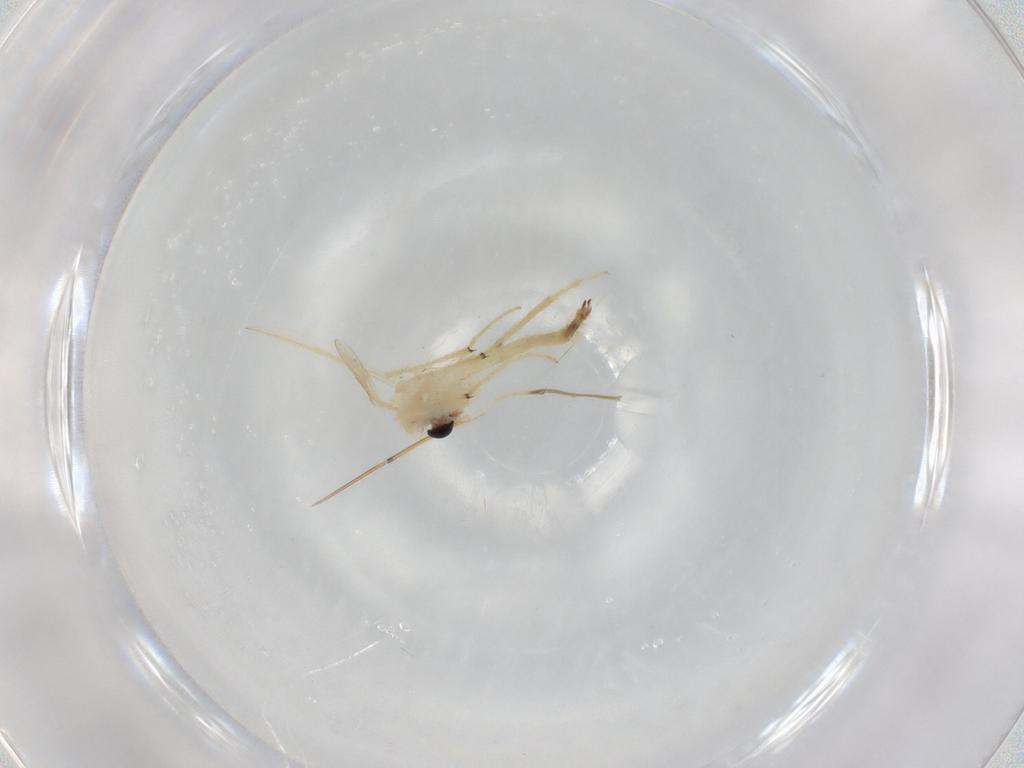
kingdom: Animalia
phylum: Arthropoda
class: Insecta
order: Diptera
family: Chironomidae
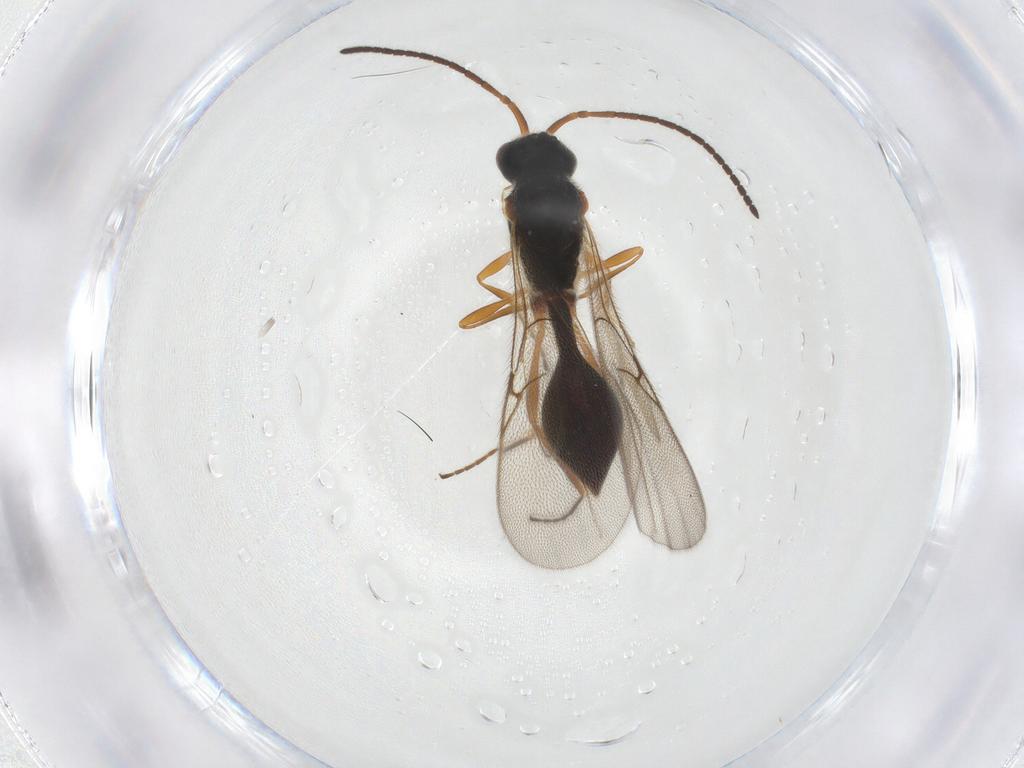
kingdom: Animalia
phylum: Arthropoda
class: Insecta
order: Hymenoptera
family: Diapriidae
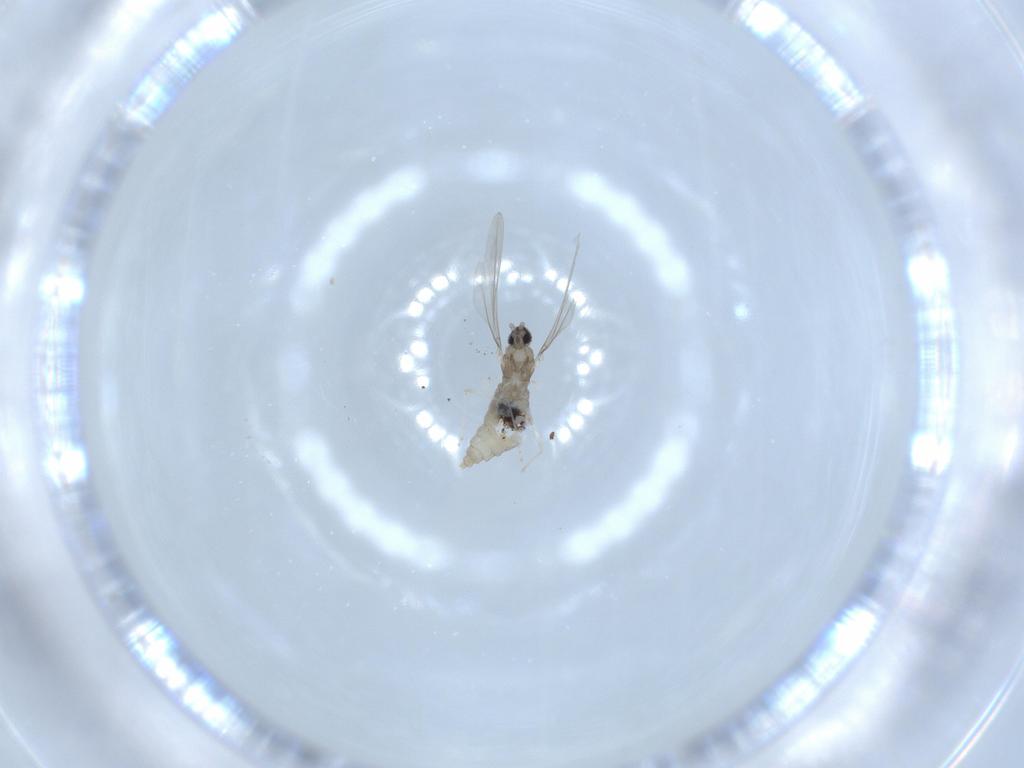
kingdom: Animalia
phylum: Arthropoda
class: Insecta
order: Diptera
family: Cecidomyiidae
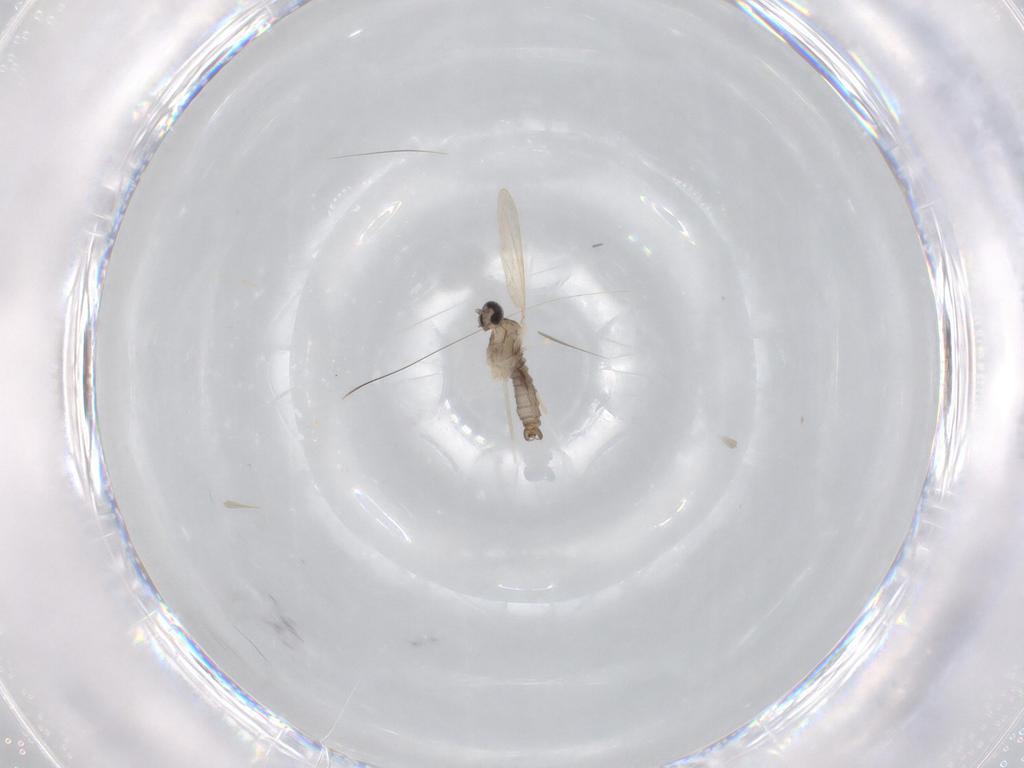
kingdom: Animalia
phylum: Arthropoda
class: Insecta
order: Diptera
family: Cecidomyiidae
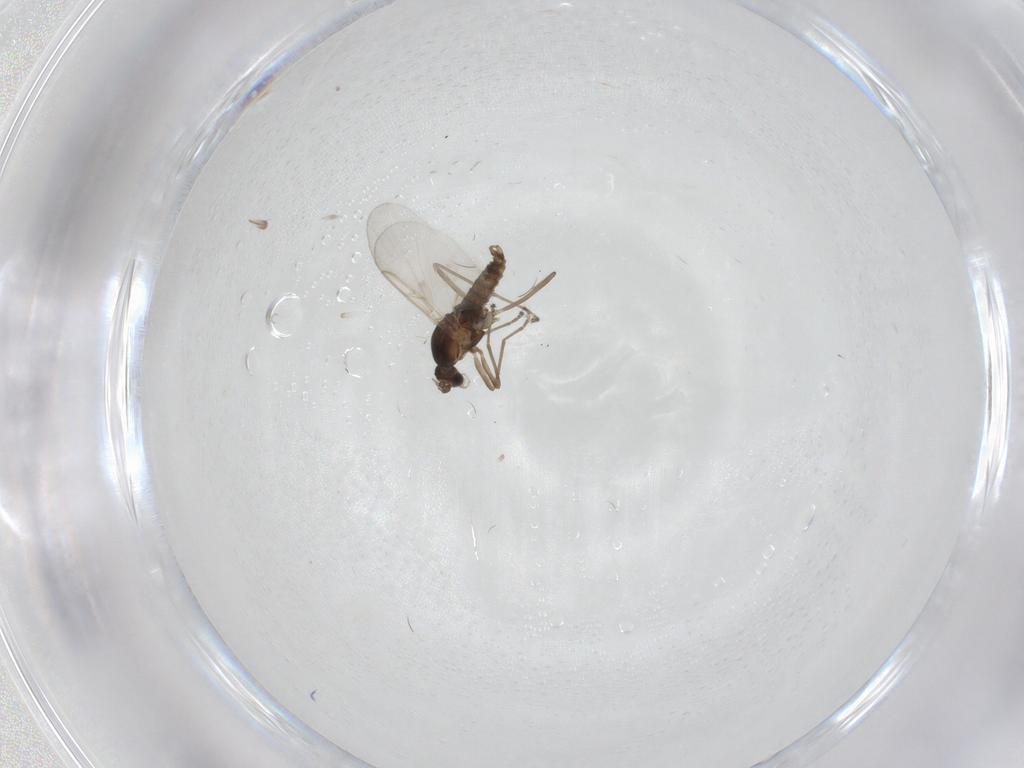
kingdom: Animalia
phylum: Arthropoda
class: Insecta
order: Diptera
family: Cecidomyiidae
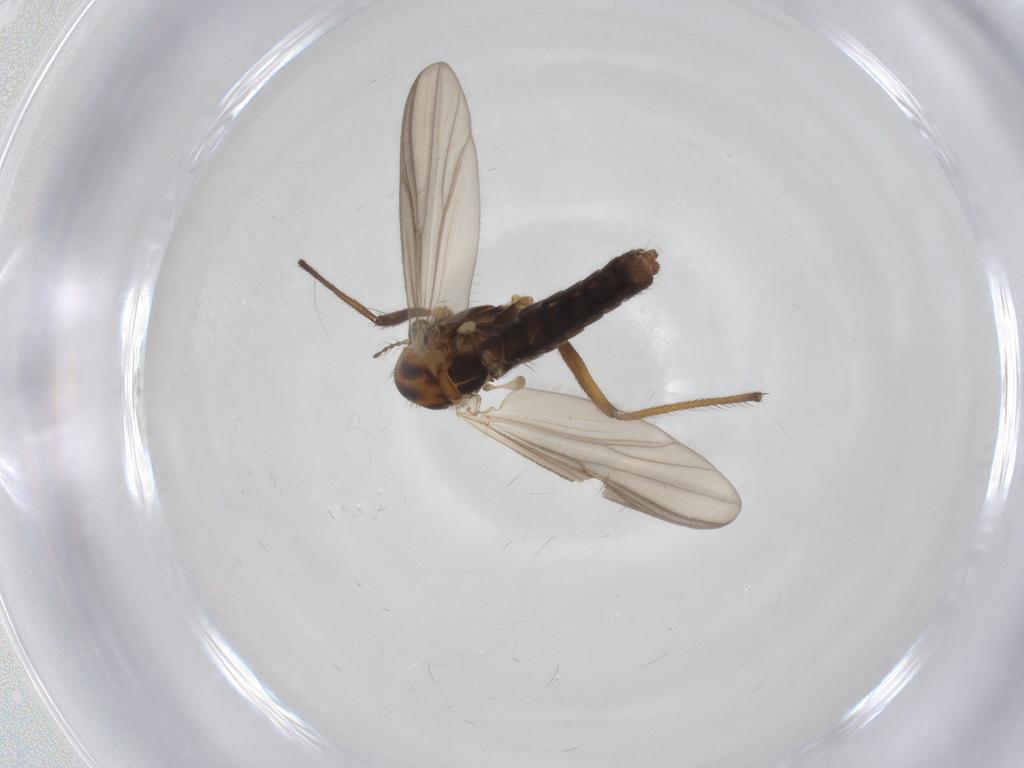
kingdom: Animalia
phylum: Arthropoda
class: Insecta
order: Diptera
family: Chironomidae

------------

◆ **Objective**: Reproduce all of the records with "family group" substituted for each occurrence of "family", leaving everything else unchanged. Omit the pictures from the answer.

◆ **Solution**:
kingdom: Animalia
phylum: Arthropoda
class: Insecta
order: Diptera
family group: Chironomidae
kingdom: Animalia
phylum: Arthropoda
class: Insecta
order: Hymenoptera
family group: Diapriidae
kingdom: Animalia
phylum: Arthropoda
class: Insecta
order: Diptera
family group: Cecidomyiidae
kingdom: Animalia
phylum: Arthropoda
class: Insecta
order: Diptera
family group: Cecidomyiidae
kingdom: Animalia
phylum: Arthropoda
class: Insecta
order: Diptera
family group: Cecidomyiidae
kingdom: Animalia
phylum: Arthropoda
class: Insecta
order: Diptera
family group: Chironomidae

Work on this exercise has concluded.